Using the listing below, copy exactly the lines from the one containing "As stated at" to the one containing "<sup>1</sup> In South", both lines included, and no others.
[[ Material shown, beginning ]]
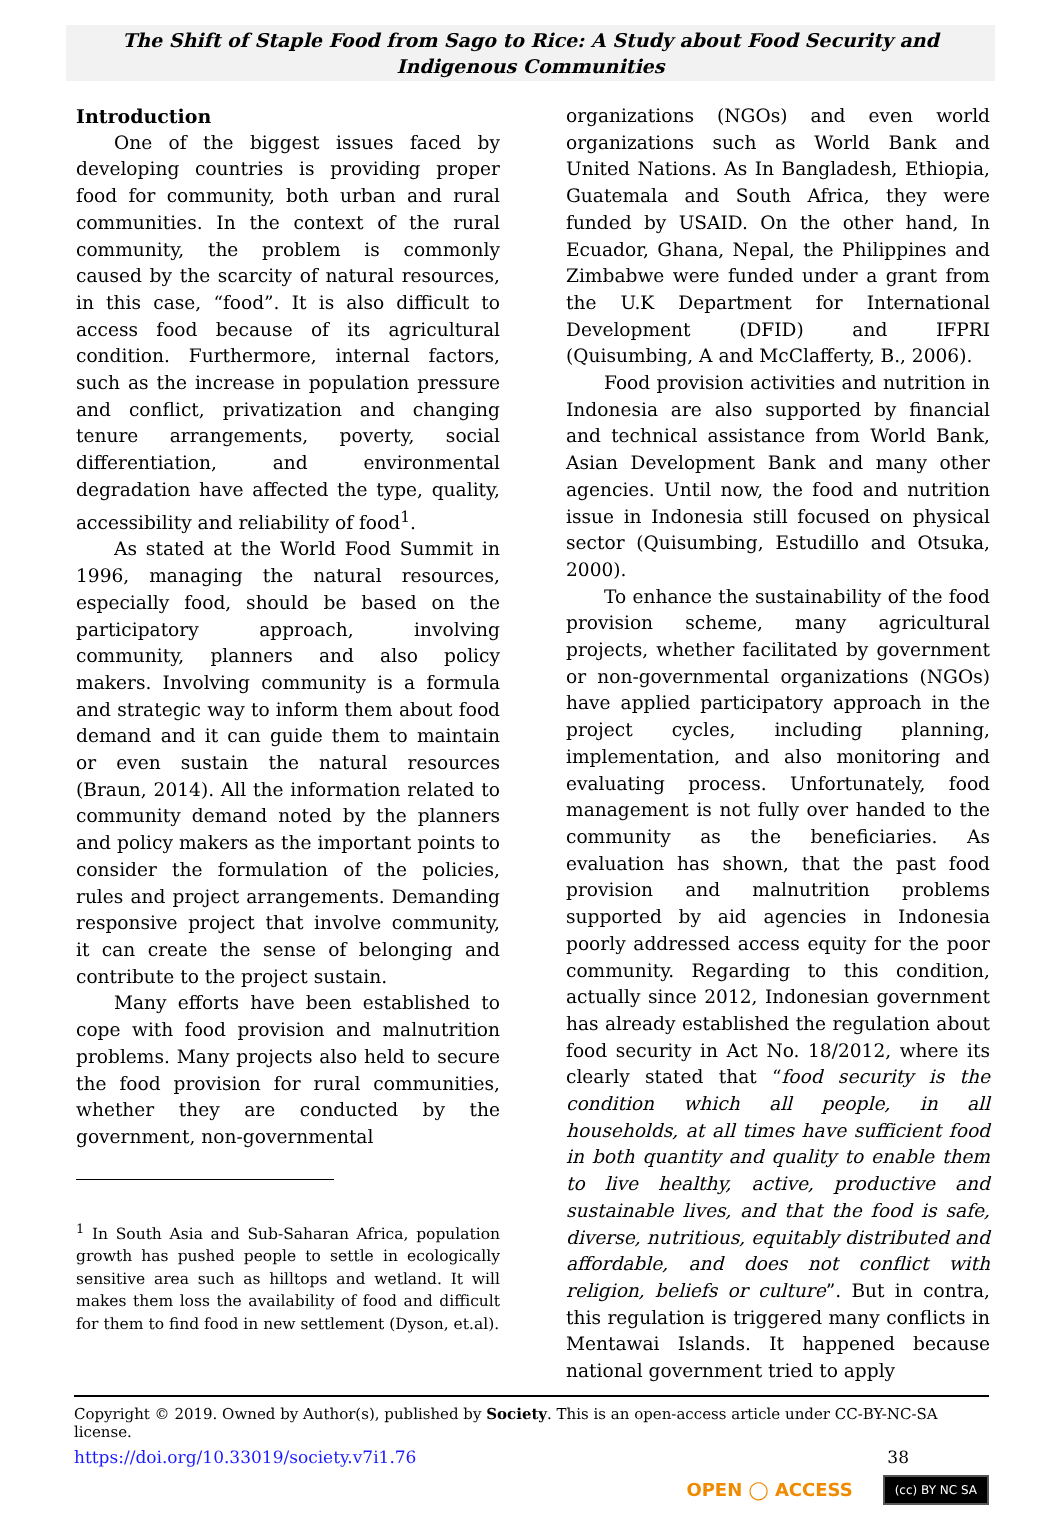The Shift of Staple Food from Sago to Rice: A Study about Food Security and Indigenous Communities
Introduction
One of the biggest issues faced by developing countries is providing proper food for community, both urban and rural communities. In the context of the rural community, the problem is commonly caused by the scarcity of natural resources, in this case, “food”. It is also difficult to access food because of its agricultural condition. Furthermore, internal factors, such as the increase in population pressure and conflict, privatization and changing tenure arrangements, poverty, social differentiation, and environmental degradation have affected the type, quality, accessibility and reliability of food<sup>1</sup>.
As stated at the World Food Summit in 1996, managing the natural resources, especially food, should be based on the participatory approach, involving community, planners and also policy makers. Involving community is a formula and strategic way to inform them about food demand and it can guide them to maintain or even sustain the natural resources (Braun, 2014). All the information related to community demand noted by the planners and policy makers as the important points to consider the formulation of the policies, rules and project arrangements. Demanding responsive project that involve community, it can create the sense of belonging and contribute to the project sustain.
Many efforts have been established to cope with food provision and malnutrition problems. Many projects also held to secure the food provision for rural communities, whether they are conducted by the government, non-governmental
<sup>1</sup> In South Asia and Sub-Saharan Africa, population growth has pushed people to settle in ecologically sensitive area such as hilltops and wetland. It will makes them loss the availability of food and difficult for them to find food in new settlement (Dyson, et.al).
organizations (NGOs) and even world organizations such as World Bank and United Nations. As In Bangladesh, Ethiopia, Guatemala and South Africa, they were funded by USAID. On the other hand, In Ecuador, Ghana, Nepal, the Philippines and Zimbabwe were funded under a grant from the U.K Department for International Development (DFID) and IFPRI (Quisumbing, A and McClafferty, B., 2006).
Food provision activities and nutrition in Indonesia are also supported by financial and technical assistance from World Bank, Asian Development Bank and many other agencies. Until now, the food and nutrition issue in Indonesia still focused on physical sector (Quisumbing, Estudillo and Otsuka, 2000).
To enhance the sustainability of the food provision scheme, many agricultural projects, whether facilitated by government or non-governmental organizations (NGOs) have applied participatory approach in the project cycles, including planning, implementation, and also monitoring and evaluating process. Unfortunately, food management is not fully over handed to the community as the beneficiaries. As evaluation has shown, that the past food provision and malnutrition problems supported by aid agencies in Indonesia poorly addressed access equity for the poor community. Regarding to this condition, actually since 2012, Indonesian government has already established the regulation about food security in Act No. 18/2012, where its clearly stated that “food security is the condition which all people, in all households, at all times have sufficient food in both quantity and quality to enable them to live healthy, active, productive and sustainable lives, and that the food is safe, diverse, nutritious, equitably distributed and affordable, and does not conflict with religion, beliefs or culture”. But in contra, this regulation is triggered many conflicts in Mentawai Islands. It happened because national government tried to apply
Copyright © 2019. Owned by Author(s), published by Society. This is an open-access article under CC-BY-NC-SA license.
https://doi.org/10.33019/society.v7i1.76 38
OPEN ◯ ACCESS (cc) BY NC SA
[[ Material shown, end ]]
• **Your response**
As stated at the World Food Summit in 1996, managing the natural resources, especially food, should be based on the participatory approach, involving community, planners and also policy makers. Involving community is a formula and strategic way to inform them about food demand and it can guide them to maintain or even sustain the natural resources (Braun, 2014). All the information related to community demand noted by the planners and policy makers as the important points to consider the formulation of the policies, rules and project arrangements. Demanding responsive project that involve community, it can create the sense of belonging and contribute to the project sustain.
Many efforts have been established to cope with food provision and malnutrition problems. Many projects also held to secure the food provision for rural communities, whether they are conducted by the government, non-governmental
<sup>1</sup> In South Asia and Sub-Saharan Africa, population growth has pushed people to settle in ecologically sensitive area such as hilltops and wetland. It will makes them loss the availability of food and difficult for them to find food in new settlement (Dyson, et.al).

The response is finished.